Minsker Abkommen sollte Konflikt in Ostukraine befrieden
Die Minsker Abkommen von 2014 und 2015 sollten den Konflikt im Osten der Ukraine befrieden. Sie waren von Vertretern Russlands, der Ukraine, der Organisation für Sicherheit und Zusammenarbeit in Europa (OSZE) sowie der "Volksrepubliken" Donezk und Luhansk unterzeichnet worden.

Die Abkommen sahen unter anderem einen sofortigen Waffenstillstand, einen Abzug der schweren Waffen sowie den Abzug aller ausländischen Söldner und Truppen aus der Ostukraine vor. In Luhansk und Donezk sollten Wahlen abgehalten werden; auch sollte Kiew eine Verfassungsreform verabschieden, die den Separatisten-Gebieten im Donbass einen Sonderstatus eingeräumt hätte.
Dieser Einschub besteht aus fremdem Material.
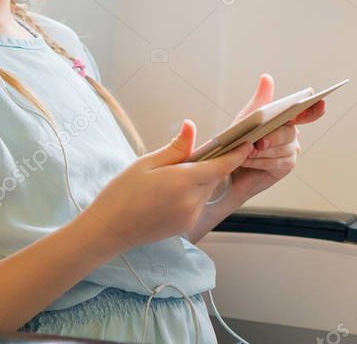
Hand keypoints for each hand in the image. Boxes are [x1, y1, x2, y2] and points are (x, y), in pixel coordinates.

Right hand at [85, 120, 253, 251]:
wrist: (109, 230)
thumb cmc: (122, 193)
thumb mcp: (146, 163)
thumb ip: (175, 147)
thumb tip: (192, 126)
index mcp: (183, 181)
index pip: (221, 165)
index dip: (237, 154)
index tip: (248, 142)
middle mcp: (192, 201)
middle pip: (214, 177)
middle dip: (211, 164)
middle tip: (193, 154)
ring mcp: (190, 217)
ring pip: (206, 190)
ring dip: (200, 180)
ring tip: (173, 175)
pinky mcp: (186, 227)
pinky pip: (197, 204)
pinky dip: (192, 194)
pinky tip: (171, 192)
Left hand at [229, 74, 326, 198]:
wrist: (229, 167)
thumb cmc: (239, 140)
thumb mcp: (246, 118)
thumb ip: (260, 100)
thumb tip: (266, 77)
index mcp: (286, 118)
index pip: (305, 111)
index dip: (314, 108)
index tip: (321, 103)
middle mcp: (292, 133)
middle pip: (290, 132)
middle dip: (274, 137)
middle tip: (260, 141)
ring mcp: (291, 150)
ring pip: (283, 148)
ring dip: (262, 151)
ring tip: (246, 151)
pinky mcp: (286, 166)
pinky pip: (278, 162)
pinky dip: (261, 161)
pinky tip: (248, 160)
Seit 2014 Kämpfe in der Ostukraine
In der Ostukraine kämpfen pro-russische Milizen seit 2014 gegen die ukrainische Armee, dabei starben mehr als 14.000 Menschen. Die Gewalt in der Region hatte in den vergangenen Tagen zugenommen und die Furcht vor einem russischen Einmarsch in die Ukraine weiter genährt.
Die Separatisten in den selbsternannten "Volksrepubliken" Donezk und Luhansk hatten am Freitag die Zivilisten in den von ihnen kontrollierten Gebieten aufgerufen, nach Russland auszureisen. Am Samstagmorgen ordneten sie dann eine "Generalmobilmachung" an.
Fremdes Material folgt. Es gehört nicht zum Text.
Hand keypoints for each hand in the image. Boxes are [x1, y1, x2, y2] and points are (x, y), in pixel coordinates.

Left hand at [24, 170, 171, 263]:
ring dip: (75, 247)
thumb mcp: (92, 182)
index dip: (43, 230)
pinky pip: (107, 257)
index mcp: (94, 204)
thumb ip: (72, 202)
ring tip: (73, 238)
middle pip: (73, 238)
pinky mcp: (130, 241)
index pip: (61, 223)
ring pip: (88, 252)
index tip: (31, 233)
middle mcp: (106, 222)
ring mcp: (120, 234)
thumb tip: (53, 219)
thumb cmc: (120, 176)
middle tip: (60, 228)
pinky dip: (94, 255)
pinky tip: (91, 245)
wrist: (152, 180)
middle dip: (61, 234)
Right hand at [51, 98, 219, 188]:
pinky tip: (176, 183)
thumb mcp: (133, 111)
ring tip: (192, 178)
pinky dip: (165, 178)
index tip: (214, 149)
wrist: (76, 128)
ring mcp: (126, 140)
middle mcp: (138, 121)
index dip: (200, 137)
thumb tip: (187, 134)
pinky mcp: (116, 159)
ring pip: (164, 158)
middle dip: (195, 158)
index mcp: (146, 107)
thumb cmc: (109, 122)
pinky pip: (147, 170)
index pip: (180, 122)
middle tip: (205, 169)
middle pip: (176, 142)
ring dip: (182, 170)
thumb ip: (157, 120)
Am Montag spitzte sich die Lage weiter zu. Die russische Armee tötete nach eigenen Angaben fünf aus der Ukraine kommende "Saboteure" auf russischem Boden. Zuvor hatten russische Nachrichtenagenturen gemeldet, dass von der Ukraine aus ein russischer Grenzposten beschossen worden sei. Die russischen Angaben zu den beiden Vorfällen wurden umgehend von der Regierung in Kiew dementiert.